Dans ma précipitation, j'avais oublié des scènes de films auxquelles j'avais pensé et vous les avez citées (du moins les films). Parmi elles, 1900 (la manif, mais plein d'autres scènes "socialistes poches trouées" !), Une journée particulière (sur le toit).

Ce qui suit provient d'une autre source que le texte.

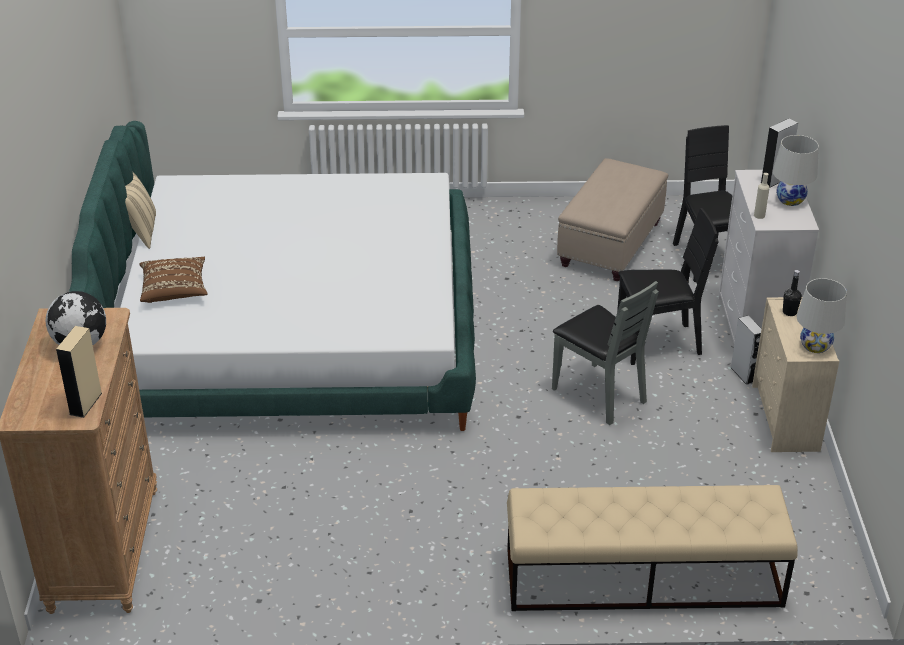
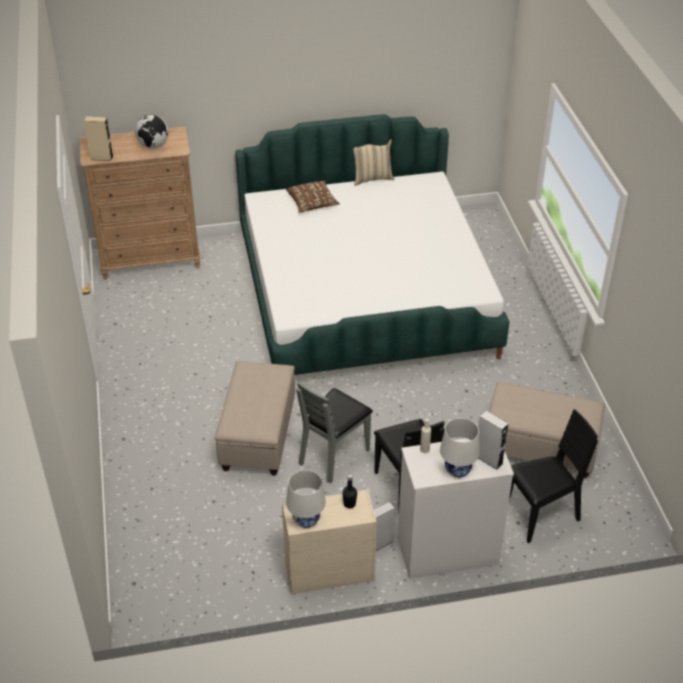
camera: 80 degrees right, 5 degrees up
beige bench [507,485,798,611] -> none
none -> beige ottoman [215,361,295,476]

Si je peux me permettre, Bernard, il ne s'agissait pas, pour Patrick, de parler des films qu'il avait préférés mais des scènes qui lui étaient revenues comme ça immédiatement en mémoire, sans réfléchir. Et j'ai essayé de faire pareil.

Anonyme a dit…

C'est poétique...
Ce billet me fait penser à l'émmission "Cinéma, Cinémas" des années 80...
J'aimais bien le générique...
Dommage qu'il n'existe plus de critiques de ce type...
C'est "le cinéma dans le cinéma", c'est beau.

COTTALORDA Henri a dit…

Je me souviens de la scène nocturne et intime dans le film " Les amants" de Louis MALLE avec Jeanne MOREAU. Scène qui provoqua à l'époque ( 1958) un scandale et marqua à vie l'adolescent que j'étais. Il faut dire que cette scène se déroule, avec pour fond sonore, la splendide musique du "sextuor à cordes N° 1 opus 18" de johannes BRAHMS. En sortant de la projection je suis allé immédiatement acheter le disque qui ne m'a jamais quitté et que j'écoute toujours avec la même émotion.

cléo a dit…

La terrasse, j'ai dû la voir au moins trente fois! Qui se souvient de Trintignant ,écrivain en panne d'inspiration, traversant sa maison en tenant la boule de sa machine à écrire au bout d’un fil (celle qui porte le moulage à l’envers des lettres) , la regardant bien droit dans les yeux, la suspendant au robinet de la cuisine et lui disant, avant de faire couler l’eau, le sourire dément aux lèvres: " Je vais te rafraichir les idées…. »

Môssieur Pilou a dit…

C'est osé, bravo, parceque résumer 20 ans de cinéma en quelques films est un exercice compliqué. Difficile de contenter tout le monde et tu t'en es super bien sorti. Allez juste pour le fun, j'ajouterais à ta collection de souvenirs, Al pacino dans le farineux Scarface de Brian De Palma.

bernard gaignier a dit…

Henri c'est là que l'on reconnait l'intellectuel romantique en devenir. Adolescent, en sortant de la projection, après avoir vu la "scène nocturne et intime des amants" tu t'es "précipité pour aller acheter un disque de Brahms"...Beaucoup auraient eu une autre précipitation.

Claudio a dit…

Cléo, "La terrasse", c'est bien là où "l'écrivain en panne" finit par mettre l'index dans un taille-crayon électrique ? Trintignant ? Ma mémoire débloque, elle croyait qu'il s'agissait de Reggiani.

cléo a dit…

Oui Claudio. Il ajoute aussi: "Je me suis taillé le doigt", toujours avec le même sourire dément. Reggiani joue le rôle du dépressif-anorexique qui s’en va mourir sous la neige carbonique du studio de cinéma, récitant la tirade du personnage du Capitaine Fracasse : « Hélas ! Pauvre Matamore… »

cléo a dit…

Qui peut me prêter les amants? J'étais trop petite.

Anonyme a dit…

...j’ai envie de me "remémorer" les scènes "dont on ne se souvient pas"...mais qui ont pourtant marqué tant de films…
Un homme qui marche dans l'obscurité dans un boulevard désert, avec le son de ses pas qui résonne dans un silence absolu…
Une femme qui tire un rideau pour regarder discrètement à travers une fenêtre…
Des enfants qui chahutent dans une rue…
Les essuie-glaces qui balaient une pluie torrentielle…
etc...

Claudio a dit…

Merci Cléo pour ce rappel.

Anonyme a dit…

Je déteste raconter les films, surtout les plus célèbres.. Ils perdent tout leur charme.